Studio album by Grover Washington Jr.
- Released: October 24, 1980
- Recorded: June & July 1980
- Studios: Rosebud Recording Studio, New York City
- Genre: Smooth jazz
- Length: 39:01
- Label: Elektra
- Producers: Grover Washington Jr., Ralph MacDonald

Grover Washington Jr. chronology
| Skylarkin' (1980) | Winelight (1980) | Come Morning (1981) |

= Winelight =

Winelight is a 1980 studio album by jazz musician Grover Washington Jr. The record received the Grammy Award for Best Jazz Fusion Performance in 1982. The album was released by Elektra Records. It includes the Grammy Award-winning hit "Just the Two of Us" sung by Bill Withers. The track "In the Name of Love" from the album was also released in rearranged form, without Washington's saxophone track, under the name of Ralph MacDonald and Bill Withers (on vocals).

==Reception==

The album, propelled by "Just the Two of Us", is often credited for leading to the 1980s smooth jazz explosion.

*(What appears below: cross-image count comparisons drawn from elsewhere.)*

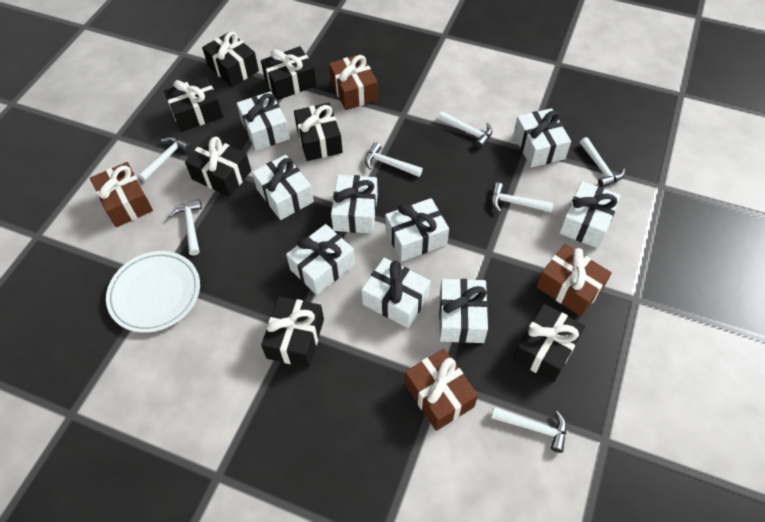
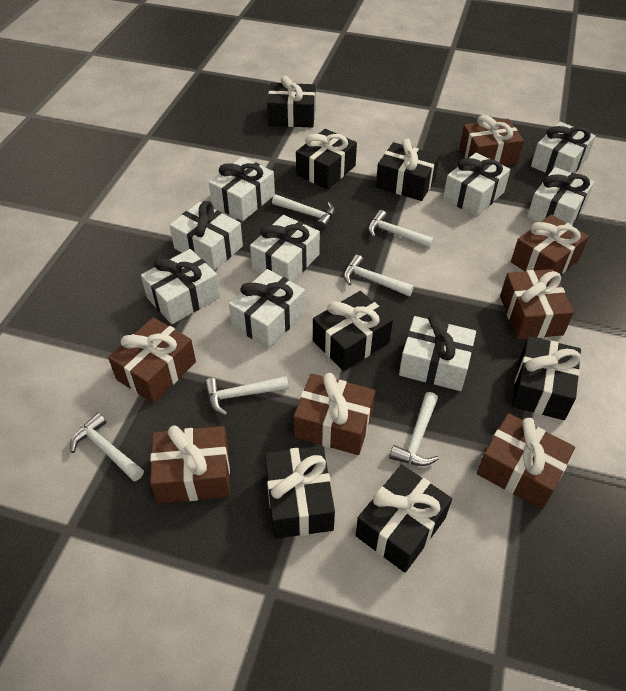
brown gift: [90,162,153,227] [329,54,378,110] [405,349,478,431] [536,244,612,317] = 4 -> [108,317,196,403] [150,425,230,503] [293,373,375,455] [460,115,524,166] [477,413,575,510] [500,269,574,340] [511,214,589,275] = 7
white hammer: [138,137,191,182] [169,199,202,256] [365,142,423,177] [438,111,492,149] [491,183,554,213] [491,407,567,453] [580,137,625,187] = 7 -> [70,413,144,482] [205,376,289,416] [272,194,335,230] [343,255,414,296] [368,210,434,248] [389,392,439,466] = 6
white plate: [106,251,200,333] = 1 -> none = 0

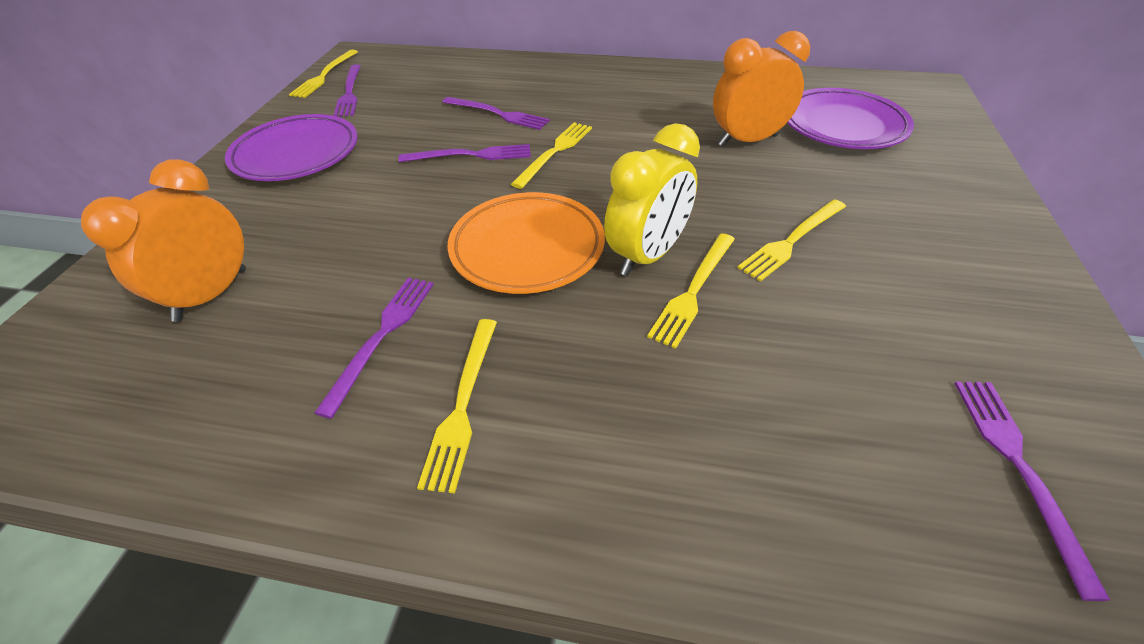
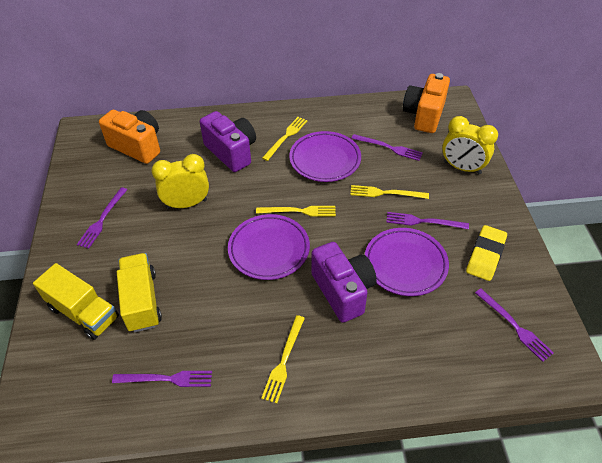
orange camera: none = 0 -> [99,110,160,164] [403,73,450,133] = 2
orange clock: [81,159,246,322] [713,31,810,147] = 2 -> none = 0
orange plate: [447,192,605,294] = 1 -> none = 0
purple camera: none = 0 -> [200,111,256,172] [311,242,377,323] = 2
purple plate: [225,114,358,181] [787,88,914,149] = 2 -> [228,214,310,280] [289,131,361,182] [365,228,449,296] = 3
yellow clock: [604,123,700,276] = 1 -> [152,154,209,209] [442,116,498,174] = 2
yellow eraser: none = 0 -> [466,225,507,281] = 1
yellow fork: [289,50,358,98] [417,319,497,494] [511,122,592,189] [647,233,735,349] [737,199,846,282] = 5 -> [256,206,336,217] [261,315,305,404] [262,117,308,161] [350,185,429,199] = 4
yellow truck: none = 0 -> [33,263,119,340] [117,253,162,332] = 2

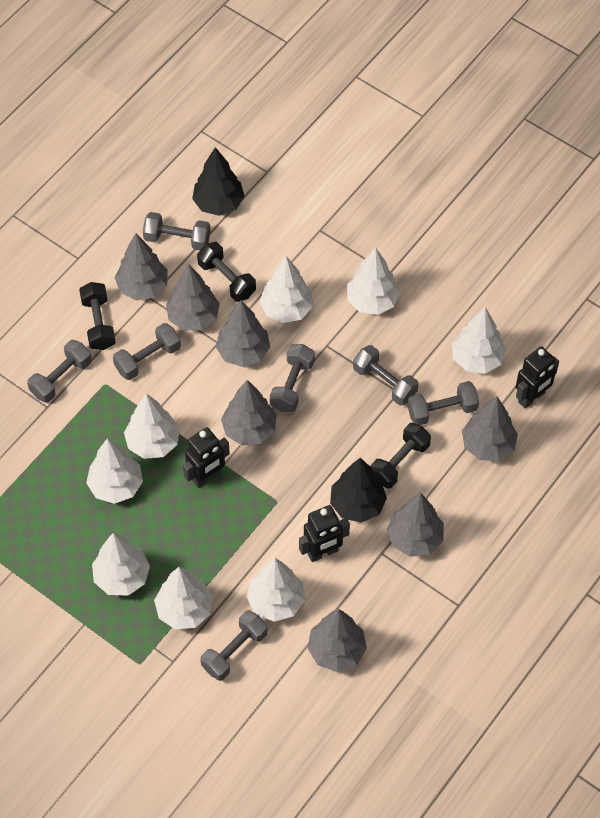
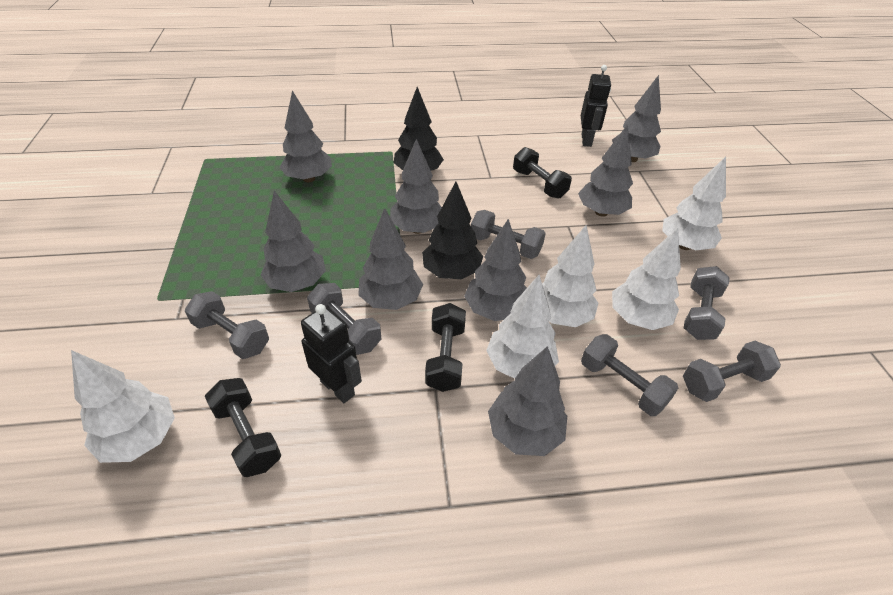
black robot: [183,427,230,488] [299,505,350,562] [516,346,559,409] = 3 -> [301,304,362,403] [581,65,611,147] = 2
grey dumbbell: [27,340,92,403] [113,323,181,380] [143,212,211,250] [201,610,268,681] [270,344,315,412] [353,345,419,406] [407,381,479,425] = 7 -> [185,291,269,359] [307,283,381,355] [471,210,546,259] [581,334,678,416] [683,341,781,402] [684,266,730,340] = 6
grey tree: [115,233,168,300] [166,264,220,330] [216,300,270,367] [221,380,277,445] [307,609,367,672] [387,493,444,557] [462,396,518,461] = 7 -> [260,191,326,292] [279,90,332,182] [358,208,423,310] [390,139,442,234] [464,219,527,321] [488,346,567,456] [578,124,633,217] [612,75,661,162] = 8
white tree: [86,438,143,504] [92,533,150,596] [124,394,180,459] [154,567,213,629] [247,558,305,622] [259,256,313,323] [347,247,400,315] [452,307,506,374] = 8 -> [71,350,175,463] [486,275,559,379] [542,225,598,327] [612,228,681,330] [662,157,726,250] = 5

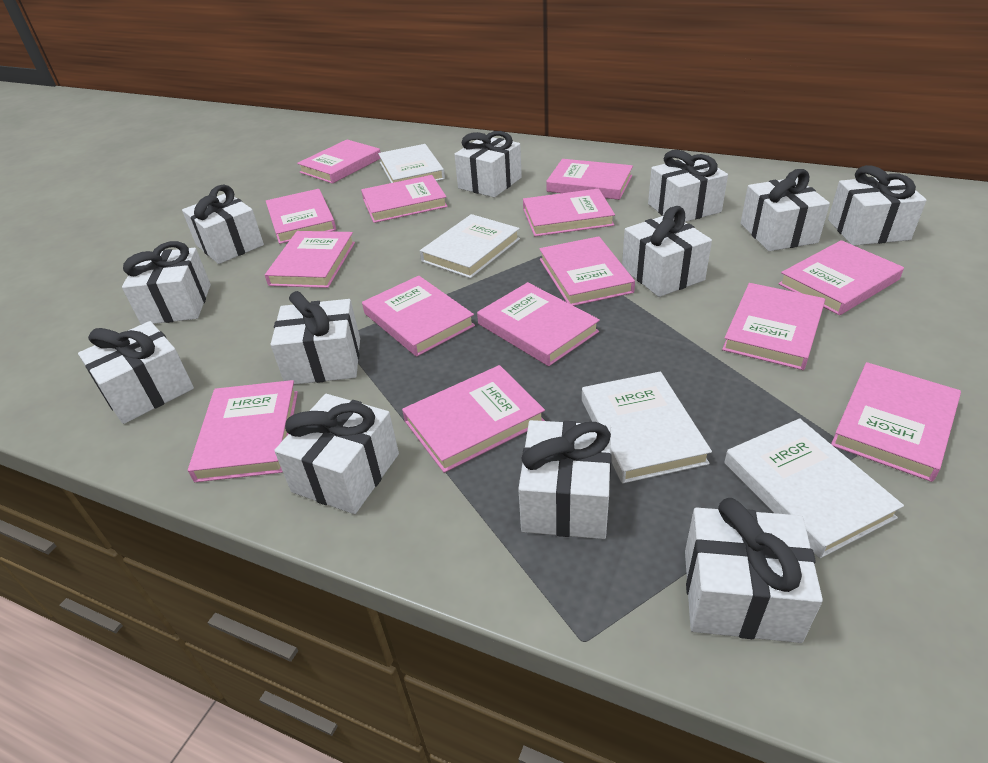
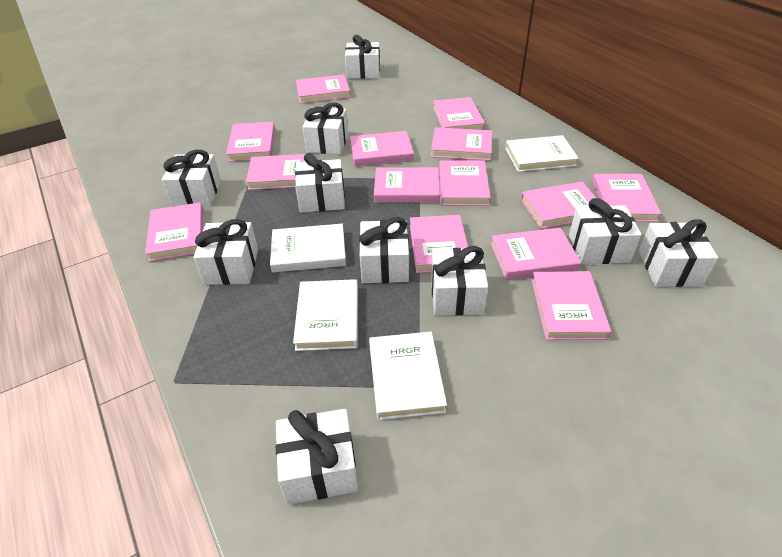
white gift: [78,321,194,424] [122,241,211,325] [182,185,264,264] [271,291,360,385] [274,394,399,514] [454,131,522,198] [518,420,612,539] [622,206,712,297] [648,150,728,222] [685,498,823,643] [741,169,830,251] [828,165,927,246] = 12 -> [162,150,221,206] [194,219,258,285] [276,409,358,504] [295,153,345,213] [302,102,348,154] [345,35,380,79] [359,217,409,283] [431,246,488,316] [569,198,641,264] [639,219,718,287] = 10

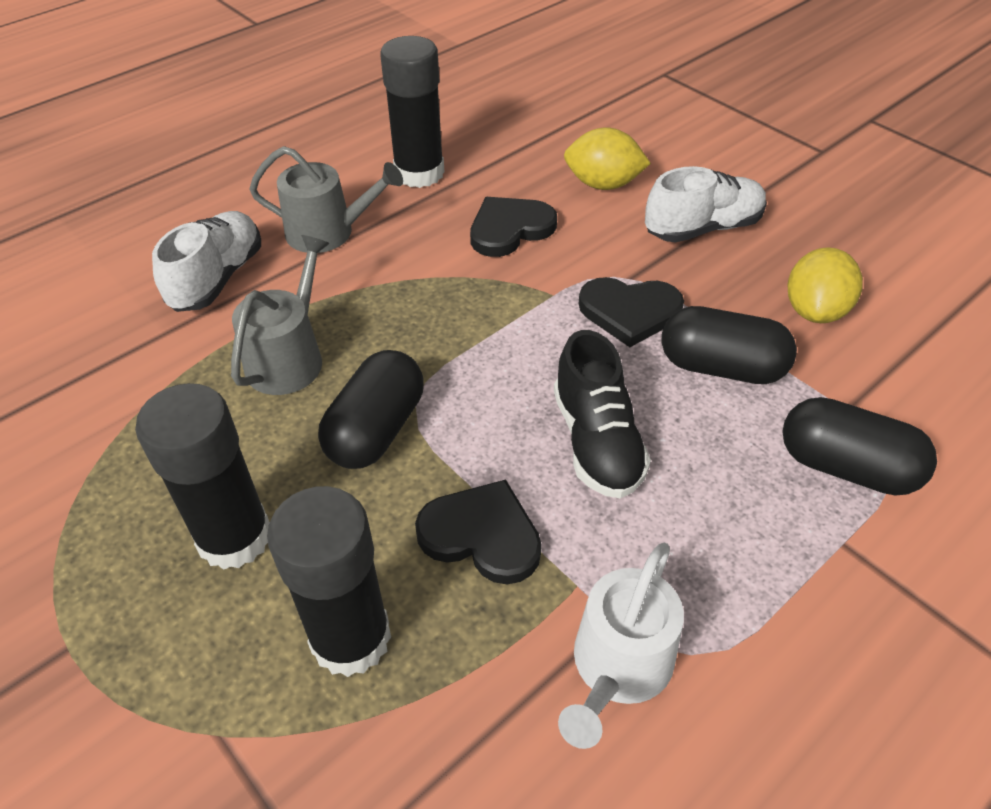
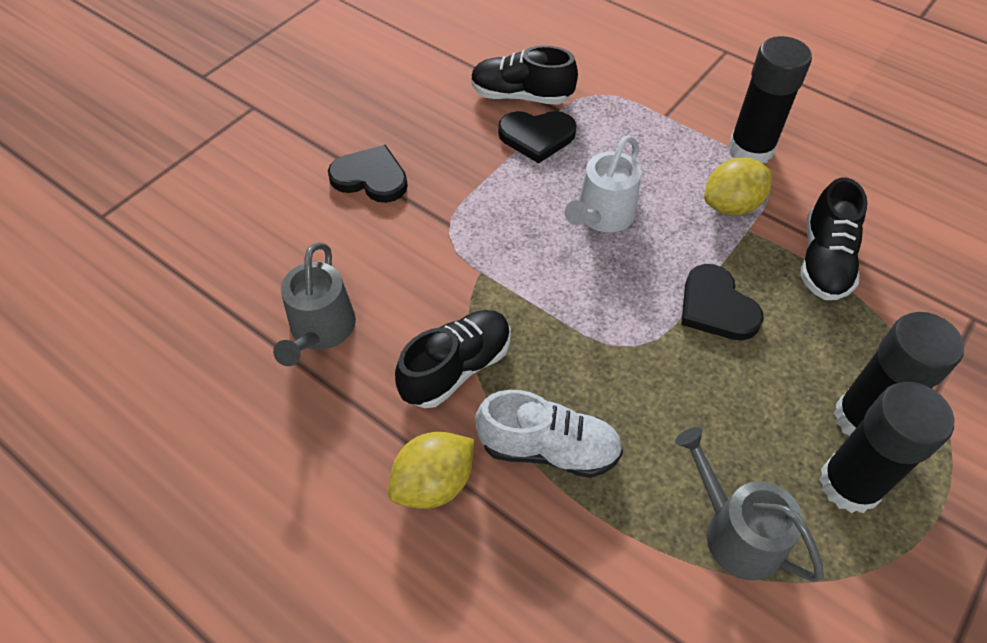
black capsule: [318,350,424,469] [661,306,797,384] [782,397,937,496] = 3 -> none = 0
black shoe: [554,330,651,498] = 1 -> [395,310,510,408] [471,45,578,105] [800,178,868,300] = 3
white shoe: [152,211,261,312] [645,166,767,243] = 2 -> [475,390,623,478] = 1

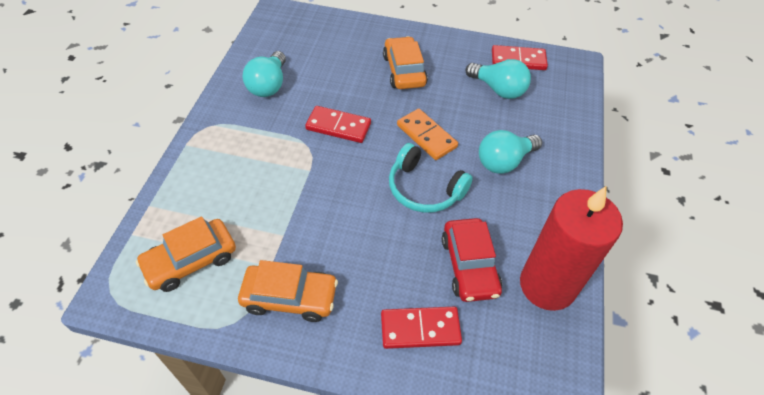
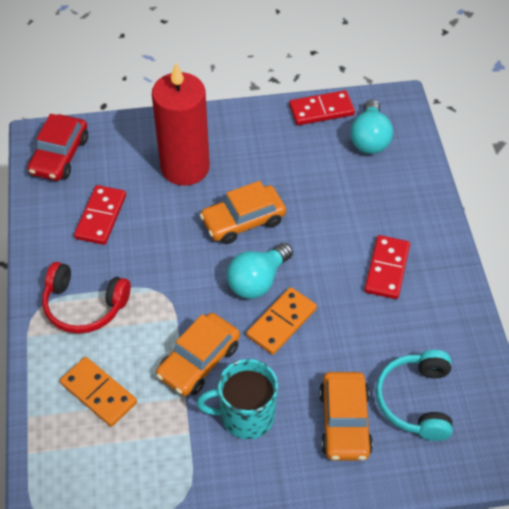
orange domino: [397,109,458,160] = 1 -> [60,357,137,427] [246,287,317,355] = 2
red headphones: none = 0 -> [42,262,131,334] = 1
turquoise light bulb: [243,51,286,97] [466,59,531,99] [479,130,542,174] = 3 -> [227,243,293,299] [350,99,393,154] = 2
turquoise mug: none = 0 -> [197,359,278,439] = 1

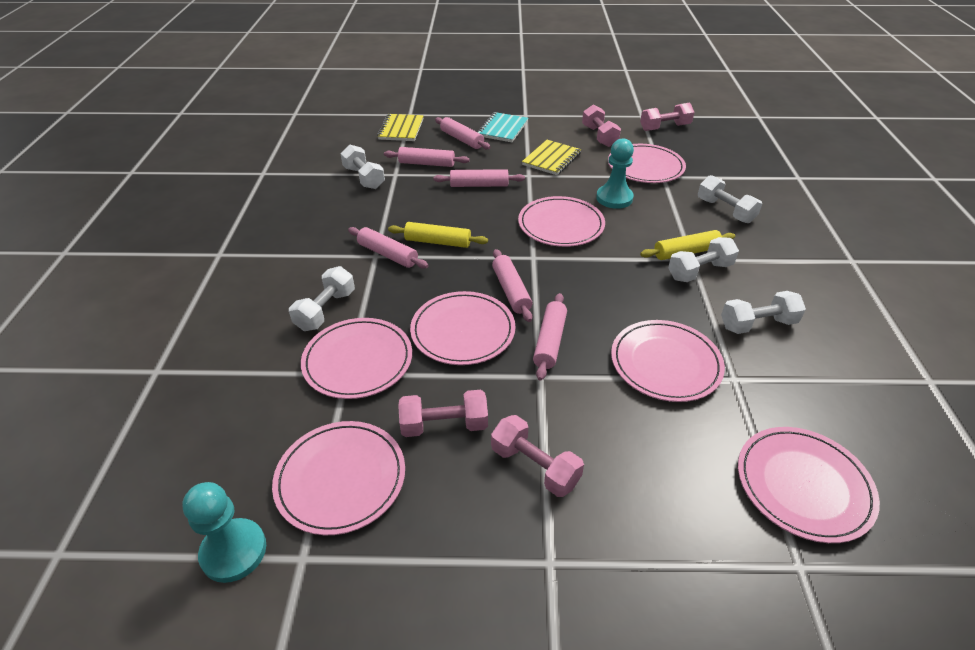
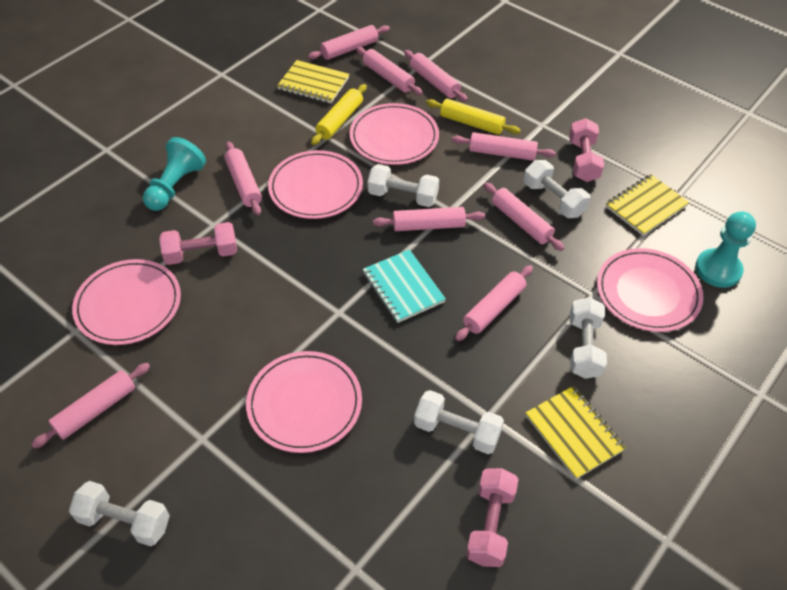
pink dumbbell: [398,390,488,437] [491,415,584,497] [582,105,621,147] [640,103,694,131] = 4 -> [159,222,237,265] [466,468,519,567] [569,118,604,182] = 3
pink plate: [272,421,405,535] [301,318,412,399] [410,291,516,365] [518,196,605,247] [608,144,686,183] [611,320,725,402] [738,427,880,543] = 7 -> [72,259,181,345] [246,351,362,453] [268,150,363,219] [350,103,439,165] [597,248,703,332] = 5
pink rolling pin: [348,227,429,269] [384,147,470,167] [433,169,525,187] [435,117,491,149] [492,249,532,322] [533,293,567,381] = 6 -> [31,363,150,449] [224,141,262,216] [308,25,390,60] [356,47,423,95] [373,207,485,231] [404,50,468,102] [452,132,556,161] [455,265,533,341] [484,183,564,251] = 9
yellow notebook: [377,114,424,141] [522,140,581,175] = 2 -> [277,60,349,103] [526,386,626,479] [606,174,689,236] = 3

Scott Yanow of AllMusic describe the album as "a memorable set of high-quality and danceable soul-jazz".

Professional ratings
Review scores
| Source | Rating |
| AllMusic | Star Half star |
| The Penguin Guide to Jazz Recordings | Star |
| The Rolling Stone Jazz Record Guide | Star Half star |

==Track listing==
Side One
1. "Winelight" (William Eaton) – 7:32
2. "Let It Flow (For "Dr. J")" (Grover Washington Jr.) – 5:52
3. "In the Name of Love" (William Salter, Ralph MacDonald) – 5:26

Side Two
1. "Take Me There" (Washington) – 6:16
2. "Just the Two of Us" (Bill Withers, William Salter, Ralph MacDonald) – 7:23
3. "Make Me a Memory (Sad Samba)" (Washington) – 6:32

== Personnel ==
- Grover Washington Jr. – alto saxophone, soprano saxophone, tenor saxophone
- Richard Tee – Fender Rhodes (1, 3, 5, 6)
- Ray Chew – clavinet (1)
- Paul Griffin – clavinet (1), Fender Rhodes (2, 4)
- Ed Walsh – Oberheim Eight Voice (1–4, 6)
- Bill Eaton – Oberheim Eight Voice (5), arrangements and conductor
- Eric Gale – guitars
- Marcus Miller – bass
- Steve Gadd – drums
- Ralph MacDonald – congas, percussion, Syndrums
- Robert Greenidge – steel drums
- Hilda Harris – backing vocals
- Yvonne Lewis – backing vocals
- Ullanda McCullough – backing vocals
- Bill Withers – lead vocals (5)

== Production ==
- Grover Washington Jr. – producer
- Ralph MacDonald – producer
- Richard Alderson – engineer
- Ed Heath – assistant engineer
- Vlado Meller – mastering at CBS Studios (New York City).
- Paul Silverthorn – production coordinator
- Ron Coro – art direction, design
- Jim Shea – cover photography
- Don Hunstein – inner sleeve photography

==Charts==
===Album===

====Weekly charts====

| Chart (1980–81) | Peak position |
|---|---|
| Australia (Kent Music Report) | 35 |
| Canada Top Albums/CDs (RPM) | 20 |
| New Zealand Albums (RMNZ) | 35 |
| Norwegian Albums (VG-lista) | 24 |
| US Billboard Pop Albums | 5 |
| US Billboard Top Jazz Albums | 1 |
| US Billboard Top Soul Albums | 2 |
| UK Official Charts | 34 |

| Chart (2025) | Peak position |
|---|---|
| Hungarian Physical Albums (MAHASZ) | 12 |

====Monthly charts====

| Chart (2026) | Peak position |
|---|---|
| German Jazz Albums (Offizielle Top 100) | 15 |

====Year-end charts====

| Chart (1981) | Position |
|---|---|
| Canada Top Albums/CDs (RPM) | 90 |
| US Billboard 200 | 13 |

===Singles===

| Year | Single | Chart positions |  |  |  |
| US Pop | US R&B | US AC | UK |
| 1981 | "Just the Two of Us" | 2 | 3 | 2 | 34 |

==Certifications==

Certifications for Winelight
| Region | Certification | Certified units/sales |
| Austria (IFPI Austria) | Gold | 25,000^{*} |
| Spain (Promusicae) | Platinum | 100,000^{^} |
| United Kingdom (BPI) | Silver | 60,000^{^} |
| United States (RIAA) | 2× Platinum | 2,000,000^{^} |
^{*} Sales figures based on certification alone. ^{^} Shipments figures based on certification alone.